SEPARATE OPINION: PANGANIBAN Summary: Panganiban disagrees with the Court’s reasoning that the search was incidental to a lawful arrest because the search was conducted because the appellant was arrested. Furthermore, he raised the issue that relying on “reliable informants” rather than on personal knowledge may be a dangerous pronouncement made by the Court, which could be used to violate a person’s Constitutional rights. Nonetheless, he said that the arrest and search was legal because the appellant waived his right when he did not protest when the police inspected his bag. 1. Lawful arrest must precede warrantless search à Malacat vs. CA: He was searched, and allegedly recovered from his body was a bomb. The trial court justified his arrest and search on the finding that he was “attempting to commit a crime.” But we reversed and ruled that there could have been no valid in flagrante delicto or hot pursuit arrest preceding the search in light of the lack of personal knowledge on the part of the arresting officer or an overt physical act on the part of Malacat indicating that a crime had just been committed, was being committed, or was going to be committed. 2. Personal knowledge is required in in flagrante delicto arrests: Jurisprudence is settled that under the in flagrante delicto rule, “the officer arresting a person who has just committed, is committing, or is about to commit an offense must have personal knowledge of that fact.

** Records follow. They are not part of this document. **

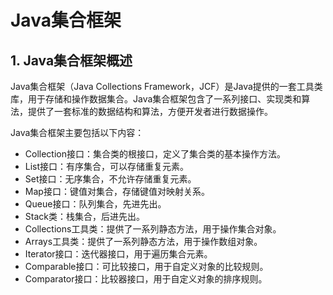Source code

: # Java集合框架

## 1. Java集合框架概述
Java集合框架（Java Collections Framework，JCF）是Java提供的一套工具类库，用于存储和操作数据集合。Java集合框架包含了一系列接口、实现类和算法，提供了一套标准的数据结构和算法，方便开发者进行数据操作。

Java集合框架主要包括以下内容：

- Collection接口：集合类的根接口，定义了集合类的基本操作方法。
- List接口：有序集合，可以存储重复元素。
- Set接口：无序集合，不允许存储重复元素。
- Map接口：键值对集合，存储键值对映射关系。
- Queue接口：队列集合，先进先出。
- Stack类：栈集合，后进先出。
- Collections工具类：提供了一系列静态方法，用于操作集合对象。
- Arrays工具类：提供了一系列静态方法，用于操作数组对象。
- Iterator接口：迭代器接口，用于遍历集合元素。
- Comparable接口：可比较接口，用于自定义对象的比较规则。
- Comparator接口：比较器接口，用于自定义对象的排序规则。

The offense must also be committed in his presence or within his view.” 3. Hot pursuit doctrine not applicable à People vs. Burgos: A crime must in fact or actually have been committed first. That a crime has actually been committed is an essential precondition. It is not enough to suspect that a crime may have been committed. The fact of the commission of the offense must be undisputed. The test of reasonable ground applies only to the identity of the perpetrator.
à Peopel vs. Aminnudin: the police arrested Aminnudin and seized the bag he was carrying on account of a “tip they had earlier received from a reliable and regular informer” that the accused-appellant was “arriving in Iloilo by boat with marijuana.” Aminnudin’s arrest being illegal, so was the warrantless search subsequent thereto, the Court ruled. Hence, the marijuana allegedly seized from him was not admitted as evidence for being a fruit of the poisonous tree. 4. Raw intelligence information cannot justify warrantless arrest à Under the circumstances of the instant case, there was sufficient time for the police to have applied for a search warrant. The information that appellant would be arriving in the early morning of June 20, 1994 at Barangay Salitran, Dasmariñas, Cavite, was received by the police at 2:00 p.m. of the preceding day. The fact that it was a Sunday did not prevent the police from securing a warrant. Administrative Circulars 13 and 19, s. 1987 allow applications for search warrants even “after office hours, or during Saturdays, Sundays and legal holidays” where there is an urgency and prompt action is needed. Surely, with the attendant circumstances, the arresting officers could have easily justified the urgency of the issuance of a search warrant. 5. To say that “reliable tips” constitute probable cause for a warrantless arrest or search is, in my opinion, a dangerous precedent and places in great jeopardy the doctrines laid down in many decisions made by this Court, in its effort to zealously guard and protect the sacred constitutional right against unreasonable arrests, searches and seizures. 6. Appellant waived his constitutional right à I have to concur with the majority in affirming his conviction, only for the reason that appellant waived his right to object to such illegality. It appears that he did not protest when the police searched his bag, and apprehended him.